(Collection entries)

+---+

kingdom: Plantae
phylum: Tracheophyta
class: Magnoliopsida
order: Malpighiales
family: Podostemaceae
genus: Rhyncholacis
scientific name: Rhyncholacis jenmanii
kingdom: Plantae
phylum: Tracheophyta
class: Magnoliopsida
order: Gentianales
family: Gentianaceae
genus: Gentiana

+---+

» **Requirements**
Transcribe every line of each item above without any change.

» **Task response**
kingdom: Plantae
phylum: Tracheophyta
class: Magnoliopsida
order: Malpighiales
family: Podostemaceae
genus: Rhyncholacis
scientific name: Rhyncholacis jenmanii
kingdom: Plantae
phylum: Tracheophyta
class: Magnoliopsida
order: Gentianales
family: Gentianaceae
genus: Gentiana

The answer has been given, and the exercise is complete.